The injury‐riddled Los Angeles Dodgers ran afoul of the National League’s defending batting champion in Atlanta and suffered a 3–2 defeat. Ralph Garr provided the deciding hit when he cracked a two‐run double in the seventh inning to give unbeaten Carl Morton his fourth victory of the season.

The Reds again use a 9th inning rally to win, 5–4, over the Giants at Riverfront Stadium. Morgan scores the winner after cruising into 3rd on a wild pitch and deliberately drawing a throw from catcher Marc Hill. Hill heaves the ball over third base and Morgan scores.

The New York Yankees blanked the Boston Red Sox, 5-0, with a display of superior pitching, base running and hitting. George (Doc) Medich pitched a three-hit shutout for his third victory of the season and he did it with a runny nose. The Doctor had a cold, but his strong right arm was warm.

The Baltimore Orioles downed the Milwaukee Brewers, 1–0, as Bobby Grich hit a two‐out homer in the eighth to help Jim Palmer win his second game in three decisions. Palmer, coming back from elbow trouble last season, gave up six hits. He has allowed only one earned run in his three starts.

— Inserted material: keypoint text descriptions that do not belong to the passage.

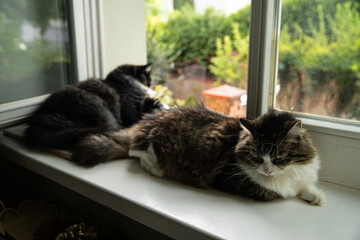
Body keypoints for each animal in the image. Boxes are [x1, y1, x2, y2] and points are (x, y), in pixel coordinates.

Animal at [25, 63, 165, 165]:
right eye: (148, 79)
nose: (150, 85)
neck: (121, 81)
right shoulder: (130, 111)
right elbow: (140, 114)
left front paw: (157, 104)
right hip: (99, 108)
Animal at [73, 106, 326, 205]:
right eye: (256, 158)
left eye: (278, 158)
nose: (268, 170)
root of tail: (149, 119)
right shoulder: (232, 178)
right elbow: (274, 192)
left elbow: (305, 185)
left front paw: (316, 195)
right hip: (155, 146)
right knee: (135, 153)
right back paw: (156, 170)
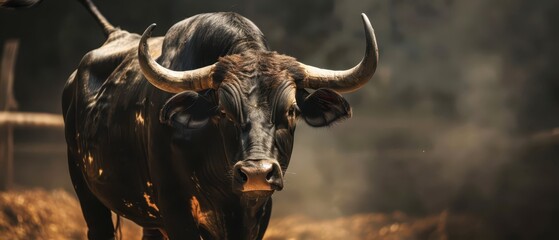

Bobby Darwin hit his second homer of the season and also singled, driving in three runs in support of Vic Albury’s six‐hit pitching, as the Twins beat the California Angels, 7–1.

Los Angeles Dodgers 2, Atlanta Braves 3

New York Yankees 5, Boston Red Sox 0

Minnesota Twins 7, California Angels 1

Kansas City Royals 3, Chicago White Sox 7

Philadelphia Phillies 7, Chicago Cubs 5

San Francisco Giants 4, Cincinnati Reds 5

Cleveland Indians 2, Detroit Tigers 6

San Diego Padres 2, Houston Astros 1

Baltimore Orioles 1, Milwaukee Brewers 0

Pittsburgh Pirates 3, Montreal Expos 4

St. Louis Cardinals 5, New York Mets 9

Texas Rangers 2, Oakland Athletics 1


Born:

Carlos Sastre, Spanish bicycle racer and 2008 Tour de France winner, in Leganés, Spain.

Greg Moore, Canadian race car driver, in Maple Ridge, British Columbia (killed in racing accident, 1999).

Brian Manning, NFL wide receiver (Miami Dolphins, Green Bay Packers), in Kansas City, Kansas.

Julian Pittman, NFL defensive end (New Orleans Saints), in Niceville, Florida.


Died:

Mary Philips, 75, American actress (“Farewell to Arms”).